その薙いだ風圧が空を切り、衝撃波という形になってユイリへと向かう。

氷の魔力の乗ったその衝撃波に掠った木々が一瞬で凍りつき、内側から四散する。とても『殺す気が無い』威力とは思えない。


「フレイシール!」


 持っていた杖を構えユイリは自分の周りに結界を張る。ルクエールの魔力と拮抗し、刹那の攻防の後衝撃波を散らす――が、その時にはもうルクエールの間合いの中。何をする時間もありはしない。


「っ!」


 息を飲み、何も出来ないままただ杖を抱えて身を引いたユイリの前にソウルが立ち塞がり、ルクエールの槍を受け止めた。


「ソウル!」


 叫んだルクエールの声には戸惑いと、何より非難が色濃く出ていた。


「……っ?」


 驚いたのはユイリも同じだ。訳が判らず、自分がどう動くべきかを迷ってソウルの背中の後ろで固まっている。


「どういうつもり?」

「お前が斬ったら一撃で死ぬだろうが! つか殺す気だったろ貴様!」

「気に入らない顔だったからね」


 あっさりそう認めてルクエールは槍を肩に担ぐ。危なかった。


「おい、貴様」


 ルクエールがとりあえず矛を納めたので、ソウルは改めてユイリへと向き直る。するとはっとして杖を強く握り締めて一歩下がる――が、攻撃はしてこなかった。

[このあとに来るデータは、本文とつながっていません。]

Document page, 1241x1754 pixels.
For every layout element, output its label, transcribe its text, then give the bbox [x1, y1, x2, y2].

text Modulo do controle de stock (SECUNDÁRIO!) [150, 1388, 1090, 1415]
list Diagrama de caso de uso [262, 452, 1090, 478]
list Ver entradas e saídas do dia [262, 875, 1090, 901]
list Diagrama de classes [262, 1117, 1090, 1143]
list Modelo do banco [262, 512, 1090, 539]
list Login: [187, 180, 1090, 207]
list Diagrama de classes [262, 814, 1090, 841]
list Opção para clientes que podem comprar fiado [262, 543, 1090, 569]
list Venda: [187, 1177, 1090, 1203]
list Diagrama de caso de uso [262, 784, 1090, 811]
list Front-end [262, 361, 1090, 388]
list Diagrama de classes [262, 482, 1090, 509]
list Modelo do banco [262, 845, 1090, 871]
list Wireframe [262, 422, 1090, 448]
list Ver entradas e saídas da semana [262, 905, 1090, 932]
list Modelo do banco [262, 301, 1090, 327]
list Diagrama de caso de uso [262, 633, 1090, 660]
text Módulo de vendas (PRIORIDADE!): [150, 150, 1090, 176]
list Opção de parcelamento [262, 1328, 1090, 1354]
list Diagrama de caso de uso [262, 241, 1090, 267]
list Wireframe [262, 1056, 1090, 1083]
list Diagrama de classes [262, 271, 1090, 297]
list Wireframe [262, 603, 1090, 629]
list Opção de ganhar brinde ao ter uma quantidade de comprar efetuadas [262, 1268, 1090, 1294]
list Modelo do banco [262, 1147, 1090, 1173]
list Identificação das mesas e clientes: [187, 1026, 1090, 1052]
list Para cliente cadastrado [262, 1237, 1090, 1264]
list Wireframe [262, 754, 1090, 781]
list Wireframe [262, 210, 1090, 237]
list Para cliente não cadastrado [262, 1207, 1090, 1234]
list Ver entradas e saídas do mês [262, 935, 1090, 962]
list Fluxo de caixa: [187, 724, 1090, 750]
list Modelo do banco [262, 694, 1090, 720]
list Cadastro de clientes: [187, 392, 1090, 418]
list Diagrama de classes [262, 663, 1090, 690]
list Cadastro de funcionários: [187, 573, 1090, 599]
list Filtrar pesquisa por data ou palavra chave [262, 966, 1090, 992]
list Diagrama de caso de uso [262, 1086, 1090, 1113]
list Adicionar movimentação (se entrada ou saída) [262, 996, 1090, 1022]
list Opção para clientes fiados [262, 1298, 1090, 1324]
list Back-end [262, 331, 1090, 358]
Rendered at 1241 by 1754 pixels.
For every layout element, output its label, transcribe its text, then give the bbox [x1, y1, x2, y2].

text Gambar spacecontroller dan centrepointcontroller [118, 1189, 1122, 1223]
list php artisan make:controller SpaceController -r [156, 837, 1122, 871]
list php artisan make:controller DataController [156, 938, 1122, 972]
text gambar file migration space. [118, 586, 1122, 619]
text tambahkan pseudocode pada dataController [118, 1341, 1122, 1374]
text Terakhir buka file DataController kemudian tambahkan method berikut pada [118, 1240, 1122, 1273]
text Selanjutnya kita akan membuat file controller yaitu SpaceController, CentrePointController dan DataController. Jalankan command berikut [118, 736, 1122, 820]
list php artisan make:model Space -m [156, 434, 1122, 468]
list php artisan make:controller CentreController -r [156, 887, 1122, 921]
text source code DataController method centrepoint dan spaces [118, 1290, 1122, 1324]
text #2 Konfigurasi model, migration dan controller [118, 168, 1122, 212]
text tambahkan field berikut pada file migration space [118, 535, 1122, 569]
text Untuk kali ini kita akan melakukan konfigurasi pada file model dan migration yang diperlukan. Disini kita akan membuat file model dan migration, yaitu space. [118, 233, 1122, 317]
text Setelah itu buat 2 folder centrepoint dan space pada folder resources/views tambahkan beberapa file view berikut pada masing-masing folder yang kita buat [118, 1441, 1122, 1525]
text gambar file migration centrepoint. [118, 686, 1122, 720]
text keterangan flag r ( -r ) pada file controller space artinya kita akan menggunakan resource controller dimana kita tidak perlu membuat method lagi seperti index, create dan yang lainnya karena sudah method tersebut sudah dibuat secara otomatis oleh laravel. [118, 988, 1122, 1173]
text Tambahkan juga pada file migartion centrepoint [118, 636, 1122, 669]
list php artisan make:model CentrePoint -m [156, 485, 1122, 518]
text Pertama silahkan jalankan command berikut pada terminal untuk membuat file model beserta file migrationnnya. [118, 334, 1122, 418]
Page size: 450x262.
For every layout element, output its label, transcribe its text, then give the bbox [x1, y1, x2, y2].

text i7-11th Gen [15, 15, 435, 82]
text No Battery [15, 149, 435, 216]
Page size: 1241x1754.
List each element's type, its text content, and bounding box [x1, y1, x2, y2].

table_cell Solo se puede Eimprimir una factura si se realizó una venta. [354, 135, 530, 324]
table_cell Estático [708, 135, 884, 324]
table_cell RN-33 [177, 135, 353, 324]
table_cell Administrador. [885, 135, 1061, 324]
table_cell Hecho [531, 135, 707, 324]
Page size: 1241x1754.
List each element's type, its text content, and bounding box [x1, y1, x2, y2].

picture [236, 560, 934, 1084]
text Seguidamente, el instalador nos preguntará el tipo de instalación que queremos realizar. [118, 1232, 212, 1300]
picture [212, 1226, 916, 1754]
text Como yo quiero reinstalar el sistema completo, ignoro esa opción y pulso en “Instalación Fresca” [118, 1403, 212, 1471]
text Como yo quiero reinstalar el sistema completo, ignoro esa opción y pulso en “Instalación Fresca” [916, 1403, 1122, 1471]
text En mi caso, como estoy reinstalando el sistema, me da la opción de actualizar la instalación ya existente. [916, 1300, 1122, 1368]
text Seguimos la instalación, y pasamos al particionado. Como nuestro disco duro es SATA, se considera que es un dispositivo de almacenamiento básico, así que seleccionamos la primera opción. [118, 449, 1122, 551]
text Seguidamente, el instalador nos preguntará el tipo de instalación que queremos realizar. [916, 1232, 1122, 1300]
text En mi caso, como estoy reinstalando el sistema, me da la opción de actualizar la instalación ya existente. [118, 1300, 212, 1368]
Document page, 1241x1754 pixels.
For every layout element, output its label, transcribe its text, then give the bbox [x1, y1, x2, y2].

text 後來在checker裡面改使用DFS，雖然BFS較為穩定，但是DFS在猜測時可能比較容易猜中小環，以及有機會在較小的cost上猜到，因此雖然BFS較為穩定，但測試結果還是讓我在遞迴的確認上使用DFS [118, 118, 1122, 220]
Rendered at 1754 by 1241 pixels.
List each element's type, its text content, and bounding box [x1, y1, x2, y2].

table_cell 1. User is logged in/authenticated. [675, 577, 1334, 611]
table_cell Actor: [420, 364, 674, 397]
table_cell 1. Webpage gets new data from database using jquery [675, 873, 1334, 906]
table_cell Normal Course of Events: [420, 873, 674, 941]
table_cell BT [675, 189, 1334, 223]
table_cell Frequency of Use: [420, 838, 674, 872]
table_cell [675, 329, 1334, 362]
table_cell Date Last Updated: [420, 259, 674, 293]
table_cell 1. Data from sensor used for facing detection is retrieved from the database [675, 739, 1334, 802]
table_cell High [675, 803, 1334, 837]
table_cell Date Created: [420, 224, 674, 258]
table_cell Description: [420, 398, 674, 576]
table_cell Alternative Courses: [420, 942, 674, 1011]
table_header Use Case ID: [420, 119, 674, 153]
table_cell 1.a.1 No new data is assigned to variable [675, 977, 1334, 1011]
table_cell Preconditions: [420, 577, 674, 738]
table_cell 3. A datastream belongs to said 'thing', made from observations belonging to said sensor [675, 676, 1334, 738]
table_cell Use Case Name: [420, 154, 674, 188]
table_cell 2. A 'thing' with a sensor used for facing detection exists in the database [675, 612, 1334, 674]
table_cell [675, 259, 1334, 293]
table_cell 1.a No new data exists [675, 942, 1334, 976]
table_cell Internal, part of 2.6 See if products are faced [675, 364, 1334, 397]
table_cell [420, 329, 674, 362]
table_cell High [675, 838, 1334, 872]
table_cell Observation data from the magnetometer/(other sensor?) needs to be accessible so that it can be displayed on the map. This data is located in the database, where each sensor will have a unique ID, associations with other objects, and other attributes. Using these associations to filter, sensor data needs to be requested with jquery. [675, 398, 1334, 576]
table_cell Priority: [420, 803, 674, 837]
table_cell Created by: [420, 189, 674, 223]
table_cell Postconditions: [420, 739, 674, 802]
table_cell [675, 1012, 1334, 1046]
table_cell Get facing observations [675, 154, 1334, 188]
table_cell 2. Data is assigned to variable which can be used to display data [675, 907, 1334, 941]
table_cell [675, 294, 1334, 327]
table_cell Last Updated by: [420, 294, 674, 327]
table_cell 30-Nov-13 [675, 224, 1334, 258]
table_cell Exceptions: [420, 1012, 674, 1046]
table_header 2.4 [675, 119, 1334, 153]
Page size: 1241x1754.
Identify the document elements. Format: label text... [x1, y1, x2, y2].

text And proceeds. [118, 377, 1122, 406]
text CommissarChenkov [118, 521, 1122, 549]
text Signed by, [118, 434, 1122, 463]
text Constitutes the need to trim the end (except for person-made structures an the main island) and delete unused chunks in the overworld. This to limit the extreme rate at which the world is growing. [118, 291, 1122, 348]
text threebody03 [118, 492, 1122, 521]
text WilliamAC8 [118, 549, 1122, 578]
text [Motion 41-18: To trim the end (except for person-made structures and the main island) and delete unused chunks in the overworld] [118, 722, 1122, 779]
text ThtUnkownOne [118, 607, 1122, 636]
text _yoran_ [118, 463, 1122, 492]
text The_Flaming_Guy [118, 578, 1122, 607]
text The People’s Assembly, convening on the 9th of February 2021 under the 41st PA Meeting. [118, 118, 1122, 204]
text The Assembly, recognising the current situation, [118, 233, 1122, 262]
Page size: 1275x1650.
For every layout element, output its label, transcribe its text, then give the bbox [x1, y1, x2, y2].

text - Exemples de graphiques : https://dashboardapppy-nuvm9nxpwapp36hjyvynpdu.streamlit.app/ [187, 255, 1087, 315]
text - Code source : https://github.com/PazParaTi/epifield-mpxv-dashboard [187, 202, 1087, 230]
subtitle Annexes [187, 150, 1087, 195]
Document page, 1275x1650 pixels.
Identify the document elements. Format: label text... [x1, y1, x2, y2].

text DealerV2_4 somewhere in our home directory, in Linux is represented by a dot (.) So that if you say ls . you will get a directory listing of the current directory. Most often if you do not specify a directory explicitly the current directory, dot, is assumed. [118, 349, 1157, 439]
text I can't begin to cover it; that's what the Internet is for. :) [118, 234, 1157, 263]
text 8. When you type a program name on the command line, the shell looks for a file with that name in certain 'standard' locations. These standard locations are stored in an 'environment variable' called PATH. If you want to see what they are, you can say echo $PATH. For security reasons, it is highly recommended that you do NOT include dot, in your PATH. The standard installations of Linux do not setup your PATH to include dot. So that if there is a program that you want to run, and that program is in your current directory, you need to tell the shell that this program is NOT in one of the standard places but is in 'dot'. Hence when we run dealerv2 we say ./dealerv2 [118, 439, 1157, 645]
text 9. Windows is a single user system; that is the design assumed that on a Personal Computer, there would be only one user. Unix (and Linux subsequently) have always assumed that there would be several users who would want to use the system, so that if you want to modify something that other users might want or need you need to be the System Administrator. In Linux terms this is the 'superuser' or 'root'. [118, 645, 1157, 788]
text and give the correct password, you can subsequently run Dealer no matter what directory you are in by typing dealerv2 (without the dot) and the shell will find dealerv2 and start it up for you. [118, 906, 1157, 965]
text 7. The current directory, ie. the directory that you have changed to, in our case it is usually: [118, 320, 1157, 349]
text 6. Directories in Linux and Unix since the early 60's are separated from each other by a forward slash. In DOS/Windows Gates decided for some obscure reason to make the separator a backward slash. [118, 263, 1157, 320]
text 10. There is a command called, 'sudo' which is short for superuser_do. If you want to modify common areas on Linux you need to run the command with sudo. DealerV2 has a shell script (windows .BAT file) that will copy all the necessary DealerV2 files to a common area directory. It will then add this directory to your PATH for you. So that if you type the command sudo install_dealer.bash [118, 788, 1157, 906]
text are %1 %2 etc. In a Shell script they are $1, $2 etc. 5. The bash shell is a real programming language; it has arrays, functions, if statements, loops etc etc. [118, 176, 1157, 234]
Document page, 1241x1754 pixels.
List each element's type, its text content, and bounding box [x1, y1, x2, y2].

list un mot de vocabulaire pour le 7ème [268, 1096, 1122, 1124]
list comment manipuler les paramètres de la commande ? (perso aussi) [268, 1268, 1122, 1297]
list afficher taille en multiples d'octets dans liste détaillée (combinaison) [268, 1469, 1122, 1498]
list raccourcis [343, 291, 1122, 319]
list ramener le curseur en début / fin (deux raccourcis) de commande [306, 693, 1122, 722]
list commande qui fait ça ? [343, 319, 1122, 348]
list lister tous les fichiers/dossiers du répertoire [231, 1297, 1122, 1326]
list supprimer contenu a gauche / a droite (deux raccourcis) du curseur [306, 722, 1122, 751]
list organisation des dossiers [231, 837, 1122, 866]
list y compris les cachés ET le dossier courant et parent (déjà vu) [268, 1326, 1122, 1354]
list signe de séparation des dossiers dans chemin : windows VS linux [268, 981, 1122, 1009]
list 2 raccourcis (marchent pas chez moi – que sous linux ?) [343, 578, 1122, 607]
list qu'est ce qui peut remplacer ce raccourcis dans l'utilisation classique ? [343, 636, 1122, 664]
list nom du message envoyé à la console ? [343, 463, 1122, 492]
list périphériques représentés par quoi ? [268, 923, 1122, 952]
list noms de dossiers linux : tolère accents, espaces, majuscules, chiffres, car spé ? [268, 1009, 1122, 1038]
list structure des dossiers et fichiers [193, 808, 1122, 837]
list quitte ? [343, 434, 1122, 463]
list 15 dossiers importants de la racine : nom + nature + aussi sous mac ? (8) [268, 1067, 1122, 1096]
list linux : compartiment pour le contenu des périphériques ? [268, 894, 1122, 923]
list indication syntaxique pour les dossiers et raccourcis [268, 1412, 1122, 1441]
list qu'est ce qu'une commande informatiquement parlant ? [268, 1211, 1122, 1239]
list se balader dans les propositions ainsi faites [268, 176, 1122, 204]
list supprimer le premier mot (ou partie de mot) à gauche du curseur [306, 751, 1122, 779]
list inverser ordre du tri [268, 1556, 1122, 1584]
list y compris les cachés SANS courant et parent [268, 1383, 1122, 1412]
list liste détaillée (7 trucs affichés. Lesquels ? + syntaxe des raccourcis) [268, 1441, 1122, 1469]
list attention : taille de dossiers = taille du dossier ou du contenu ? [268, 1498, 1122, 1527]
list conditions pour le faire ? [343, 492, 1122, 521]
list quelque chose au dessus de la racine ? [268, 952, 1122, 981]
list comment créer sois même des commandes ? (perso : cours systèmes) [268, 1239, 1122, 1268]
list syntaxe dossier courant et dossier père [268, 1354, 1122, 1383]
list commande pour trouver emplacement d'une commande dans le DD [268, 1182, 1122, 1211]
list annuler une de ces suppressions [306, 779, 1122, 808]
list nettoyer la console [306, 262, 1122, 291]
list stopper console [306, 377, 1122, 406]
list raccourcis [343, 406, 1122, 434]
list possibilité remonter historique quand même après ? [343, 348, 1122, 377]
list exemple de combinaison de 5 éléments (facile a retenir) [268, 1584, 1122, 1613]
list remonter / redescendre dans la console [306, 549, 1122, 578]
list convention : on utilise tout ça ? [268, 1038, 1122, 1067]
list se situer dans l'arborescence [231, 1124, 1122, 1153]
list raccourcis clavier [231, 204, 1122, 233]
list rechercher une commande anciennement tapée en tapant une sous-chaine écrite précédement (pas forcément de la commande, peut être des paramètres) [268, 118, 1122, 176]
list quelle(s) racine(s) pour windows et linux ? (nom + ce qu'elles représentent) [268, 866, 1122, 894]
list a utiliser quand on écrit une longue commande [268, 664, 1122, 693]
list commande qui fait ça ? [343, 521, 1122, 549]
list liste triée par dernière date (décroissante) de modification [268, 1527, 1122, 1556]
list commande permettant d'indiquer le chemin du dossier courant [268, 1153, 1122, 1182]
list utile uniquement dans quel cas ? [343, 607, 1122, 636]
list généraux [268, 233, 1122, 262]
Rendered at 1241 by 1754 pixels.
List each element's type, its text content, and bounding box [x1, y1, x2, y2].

「正直に答えればこのまま帰してやる。貴様に俺達の暗殺を頼んだのは誰だ」

「……っ……」

「素直に喋る訳が無いでしょう。お前は何だかんだ言って女に甘いものね。私に渡しなさい。一日で吐かせてやるわ」

「待たんか!」


 物騒な事を言うルクエールを慌てて止める。そんな事をさせたら一緒に居た意味が無い。


「何故?」

「……寝覚めが悪い」

「報復を言い出したのは元々お前でしょう? 何を言ってるの」


 ソウルは確かに女性に甘い所があるが、戦いとなれば全く別である。『敵』である者に男だ女だなど関係無く、敵には容赦など無い。だとすれば。


「……。お前、こういうのが好みだったの?」


 あと手加減をしそうな理由といえば、それぐらいかと思って言ったセリフ。


「馬っ、馬鹿者! そんな訳あるかッ!」

「じゃあ何だというのっ! あの小娘にしてもこの小娘にしても、色々足りない事この上ないでしょう!」


 ぐっと反らして強調されたルクエールの胸が弾んで揺れる。うっと顔を強張らせソウルはじりと身を引いた。


「だ、だから違うといっとろーが! 大体俺はな、女らしい女が好きなのだ! その点で言えばお前もマナも俺の好みからは程遠いわ!」

「失礼な! 私のどこが女としての魅力が無いとっ? 見せてやりましょうか?」

「そーゆー所がだアァァァ!」


 服に手を掛けたルクエールに顔を赤くして思い切り首を左右に振りソウルは後ずさる。体の話などしていないというのだ。